Exhibit 1.1

                         Independent Auditors' Report

The Board of Directors and Shareholders
Interactive Network, Inc.

     We have audited the accompanying consolidated balance sheets of Interactive
Network, Inc. (Debtor-in-Possession) and subsidiary (the "Company") as of
December 31, 1998 and 1997, and the related consolidated statements of
operations, shareholders' deficit and cash flows for each of the years in the
three-year period ended December 31, 1998. These consolidated financial
statements are the responsibility of the Company's management. Our
responsibility is to express an opinion on these consolidated financial
statements based on our audits.

     We conducted our audits in accordance with generally accepted auditing
standards. Those standards require that we plan and perform the audit to obtain
reasonable assurance about whether the financial statements are free of material
misstatement. An audit includes examining, on a test basis, evidence supporting
the amounts and disclosures in the financial statements. An audit also includes
assessing the accounting principles used and significant estimates made by
management, as well as evaluating the overall financial statement presentation.
We believe that our audits provide a reasonable basis for our opinion.

     In our opinion, the consolidated financial statements referred to above
present fairly, in all material respects, the financial position of the Company
as of December 31, 1998 and 1997, and the results of its operations and its cash
flows for each of the years in the three-year period ended December 31, 1998 in
conformity with generally accepted accounting principles.

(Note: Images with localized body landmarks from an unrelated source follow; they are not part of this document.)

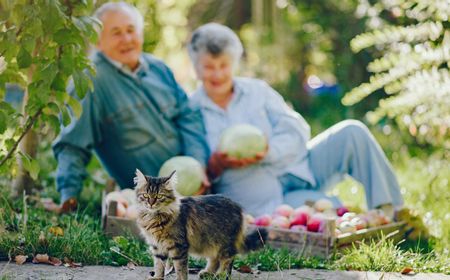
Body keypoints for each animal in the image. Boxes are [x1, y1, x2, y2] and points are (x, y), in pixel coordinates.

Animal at [134, 168, 268, 280]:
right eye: (145, 195)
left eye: (159, 196)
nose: (151, 203)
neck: (153, 218)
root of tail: (238, 207)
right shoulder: (157, 246)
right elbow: (159, 265)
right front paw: (157, 277)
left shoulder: (178, 246)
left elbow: (180, 268)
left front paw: (180, 279)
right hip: (211, 241)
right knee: (215, 258)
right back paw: (208, 273)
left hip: (224, 243)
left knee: (227, 259)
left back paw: (221, 275)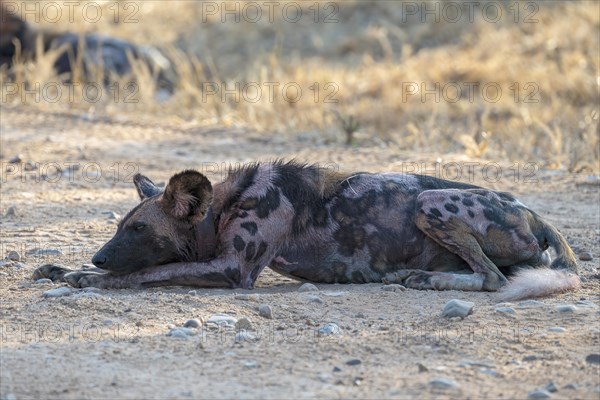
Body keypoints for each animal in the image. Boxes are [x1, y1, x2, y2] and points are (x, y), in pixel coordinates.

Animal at [35, 159, 580, 300]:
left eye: (139, 230)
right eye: (121, 227)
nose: (101, 256)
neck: (225, 208)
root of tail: (533, 212)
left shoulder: (232, 271)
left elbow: (142, 275)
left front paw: (88, 278)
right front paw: (63, 268)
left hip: (431, 202)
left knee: (492, 278)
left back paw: (426, 279)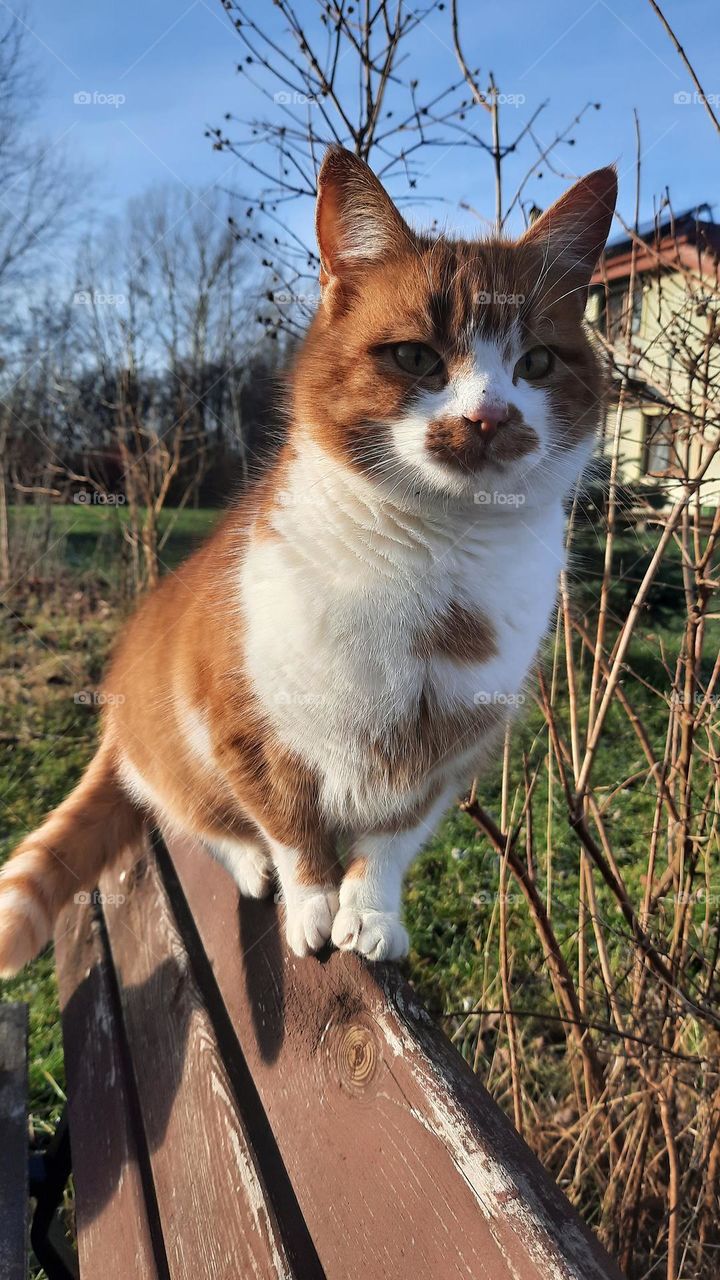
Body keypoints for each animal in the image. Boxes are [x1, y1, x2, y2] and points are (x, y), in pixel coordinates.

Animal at [0, 147, 617, 967]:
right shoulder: (240, 720)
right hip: (167, 742)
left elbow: (391, 839)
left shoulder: (449, 754)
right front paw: (314, 906)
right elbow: (291, 824)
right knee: (185, 809)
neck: (434, 557)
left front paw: (371, 912)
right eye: (415, 357)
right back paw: (246, 862)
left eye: (538, 363)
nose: (489, 417)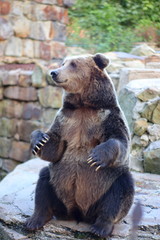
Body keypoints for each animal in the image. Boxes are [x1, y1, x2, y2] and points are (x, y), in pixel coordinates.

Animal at [25, 53, 134, 237]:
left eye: (73, 64)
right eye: (63, 63)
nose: (54, 72)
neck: (84, 105)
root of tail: (79, 213)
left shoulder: (107, 117)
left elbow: (120, 140)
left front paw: (96, 156)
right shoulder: (66, 120)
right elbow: (54, 148)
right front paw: (39, 140)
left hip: (104, 187)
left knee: (120, 191)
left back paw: (101, 227)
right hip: (59, 190)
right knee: (44, 180)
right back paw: (35, 220)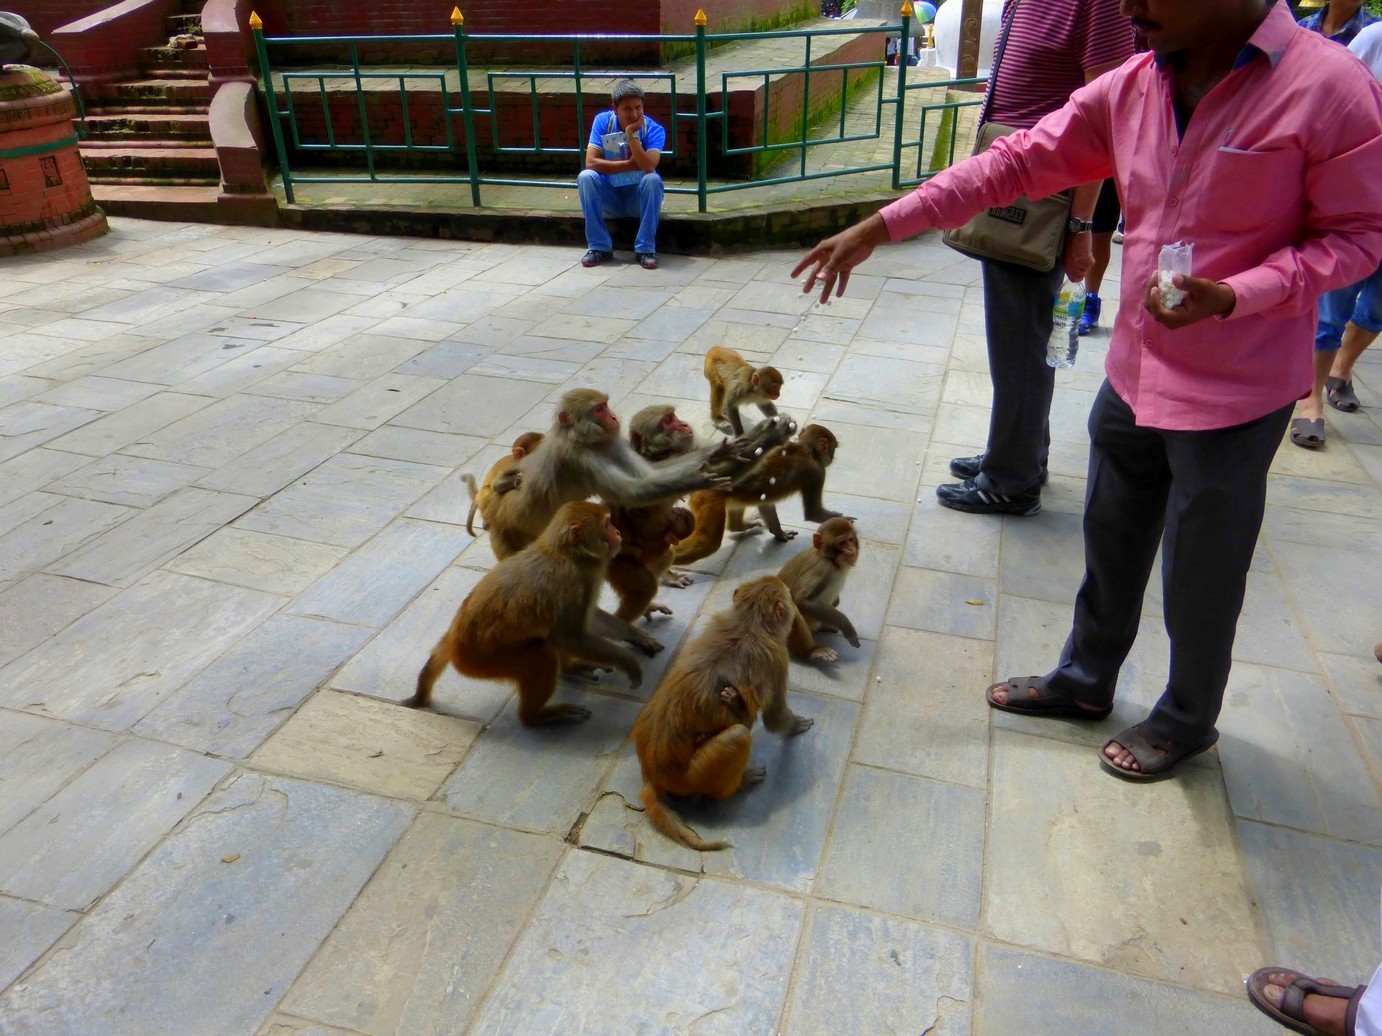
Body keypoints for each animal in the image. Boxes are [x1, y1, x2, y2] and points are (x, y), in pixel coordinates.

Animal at [406, 500, 649, 723]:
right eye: (607, 524)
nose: (618, 532)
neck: (569, 555)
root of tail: (455, 640)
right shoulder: (571, 582)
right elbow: (571, 637)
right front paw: (628, 662)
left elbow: (587, 622)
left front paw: (637, 637)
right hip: (483, 662)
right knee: (543, 654)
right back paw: (536, 716)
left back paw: (570, 669)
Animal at [632, 577, 812, 850]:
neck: (749, 622)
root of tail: (651, 773)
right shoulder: (779, 660)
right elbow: (775, 718)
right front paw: (795, 724)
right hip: (692, 777)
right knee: (738, 736)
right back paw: (736, 786)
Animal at [671, 422, 845, 569]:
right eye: (833, 448)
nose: (832, 457)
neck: (805, 449)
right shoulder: (816, 472)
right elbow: (813, 512)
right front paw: (844, 520)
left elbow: (765, 501)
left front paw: (779, 533)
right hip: (710, 497)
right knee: (707, 542)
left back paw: (739, 525)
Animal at [784, 519, 856, 665]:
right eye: (842, 543)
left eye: (851, 540)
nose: (852, 549)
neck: (832, 561)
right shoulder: (822, 569)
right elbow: (803, 599)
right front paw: (845, 624)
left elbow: (835, 601)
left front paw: (836, 602)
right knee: (793, 608)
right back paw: (811, 652)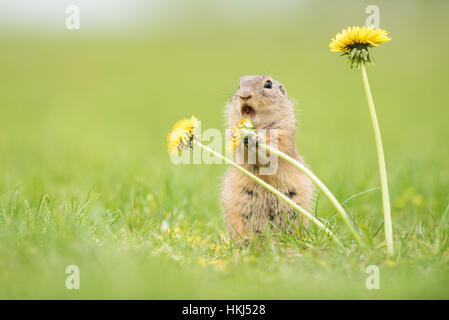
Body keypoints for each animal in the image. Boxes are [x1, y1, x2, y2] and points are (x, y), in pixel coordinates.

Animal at [220, 74, 312, 240]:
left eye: (268, 84)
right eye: (239, 86)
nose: (244, 95)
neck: (259, 125)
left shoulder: (283, 128)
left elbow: (277, 143)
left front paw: (259, 138)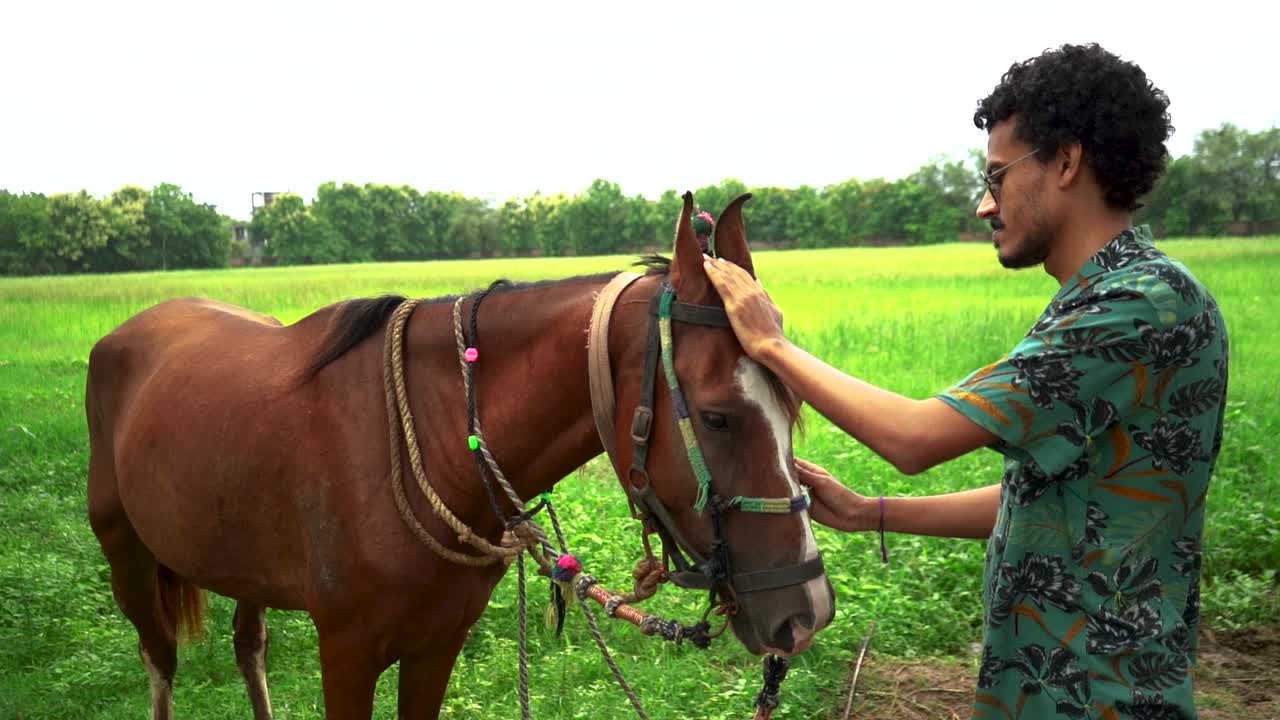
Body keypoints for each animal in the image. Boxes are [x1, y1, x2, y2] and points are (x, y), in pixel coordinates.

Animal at [85, 192, 835, 719]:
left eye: (793, 404)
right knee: (161, 662)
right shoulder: (347, 652)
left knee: (250, 650)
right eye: (716, 416)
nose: (807, 613)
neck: (436, 444)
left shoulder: (436, 646)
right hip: (126, 555)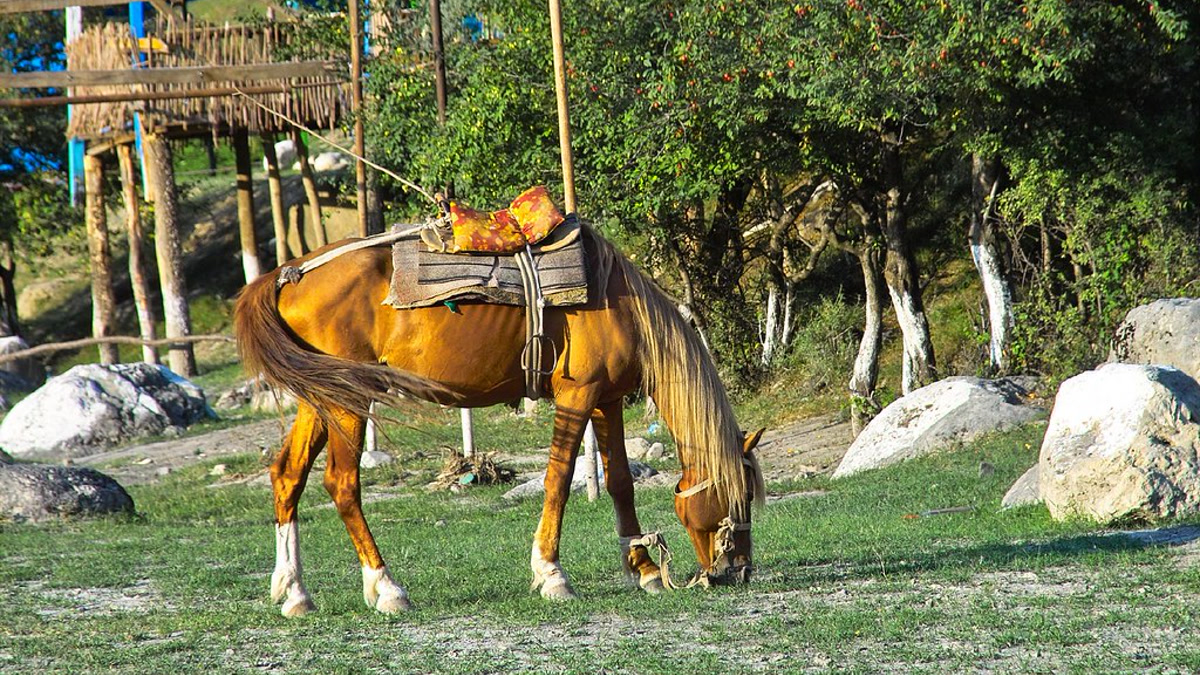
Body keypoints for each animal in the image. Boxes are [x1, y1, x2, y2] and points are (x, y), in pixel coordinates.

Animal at [233, 224, 765, 616]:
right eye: (738, 495)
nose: (739, 569)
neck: (620, 304)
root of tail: (287, 274)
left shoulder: (607, 401)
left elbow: (619, 483)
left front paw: (645, 569)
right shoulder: (576, 397)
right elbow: (558, 481)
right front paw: (552, 575)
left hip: (321, 397)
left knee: (287, 475)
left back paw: (295, 592)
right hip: (349, 398)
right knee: (341, 484)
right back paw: (386, 588)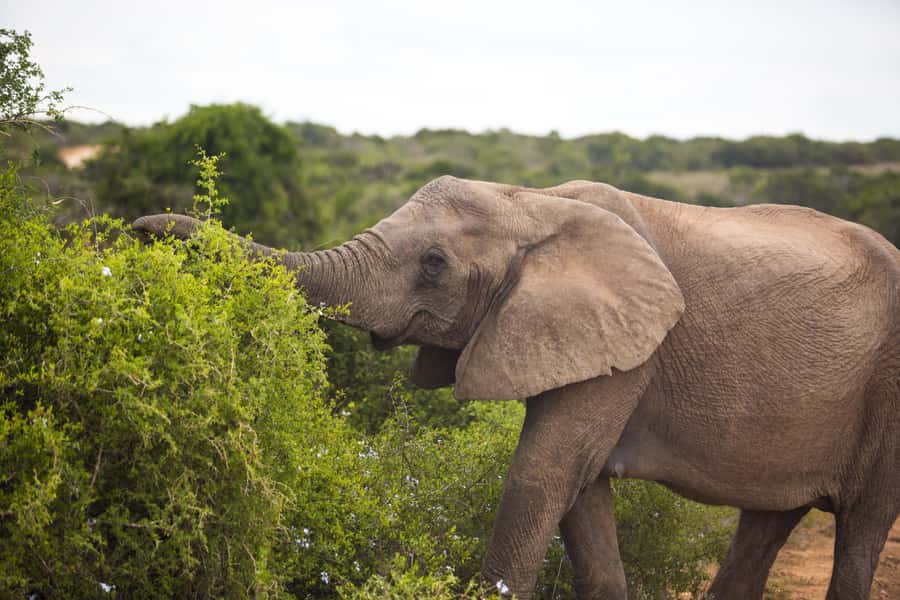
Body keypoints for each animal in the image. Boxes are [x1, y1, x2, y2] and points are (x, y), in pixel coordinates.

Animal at [134, 176, 899, 600]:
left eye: (434, 264)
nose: (141, 229)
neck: (534, 206)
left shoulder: (632, 349)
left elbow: (541, 474)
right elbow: (578, 492)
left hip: (888, 393)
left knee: (863, 528)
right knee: (769, 522)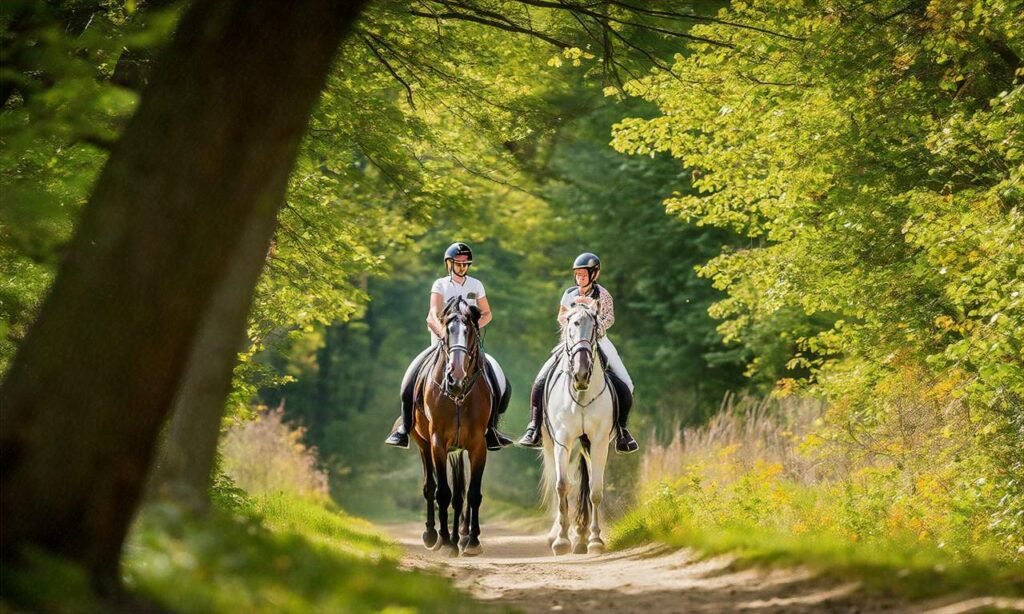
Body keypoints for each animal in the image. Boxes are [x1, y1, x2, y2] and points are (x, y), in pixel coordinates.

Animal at [413, 296, 493, 556]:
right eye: (447, 330)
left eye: (469, 331)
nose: (455, 379)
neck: (458, 396)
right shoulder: (437, 443)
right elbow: (442, 493)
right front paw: (446, 542)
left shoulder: (478, 446)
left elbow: (473, 493)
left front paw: (472, 541)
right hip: (423, 444)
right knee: (431, 487)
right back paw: (432, 536)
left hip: (458, 451)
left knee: (460, 495)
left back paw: (462, 536)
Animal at [540, 302, 610, 556]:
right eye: (571, 327)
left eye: (594, 328)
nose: (581, 374)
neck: (581, 395)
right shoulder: (563, 439)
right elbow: (562, 486)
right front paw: (561, 541)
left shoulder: (598, 442)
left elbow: (594, 490)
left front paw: (595, 540)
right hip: (550, 444)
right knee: (559, 482)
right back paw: (557, 536)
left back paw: (581, 538)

     The accompanying consolidated financial statements have been prepared
assuming that the Company will continue as a going concern. As discussed in Note
2, the Company entered into the Settlement Agreement whereby the Company
commenced a reorganization by filing a voluntary petition for relief under
Chapter 11 of the United States Bankruptcy Code in the United States Bankruptcy
Court for the Northern District of California (the "Bankruptcy Court") on
September 14, 1998. Substantially all liabilities of the Company as of the date
of this report are subject to settlement under a plan of reorganization to be
confirmed by the Bankruptcy Court. The Company is currently operating as
debtor-in-possession under the jurisdiction of the Bankruptcy Court and
continuation of the Company as a going concern is contingent upon, among other
things, the ability to (1) formulate an acceptable plan of reorganization that
will be confirmed by the Bankruptcy Court, and be able to fully implement that
plan in compliance with the Settlement Agreement, (2) settle the claims of
unsecured creditors within available cash resources as currently contemplated by
management, (3) develop an appropriate business plan and strategic direction for
the Company's planned future operations after reorganization including
conservation of available capital and working capital as the Company seeks to
further develop and exploit its patent portfolio, (4) confirm the availability
of net operating tax losses after reorganization, and (5) generate adequate
sources of working capital and other liquidity as necessary to meet future
obligations. Management's plans in regard to these matters are also described in
Note 3. These contingencies and the uncertainties inherent in the bankruptcy
process raise substantial doubt about the ability of the Company to continue as
a going concern. The consolidated financial statements do not include any
adjustments that might result from the outcome of these uncertainties.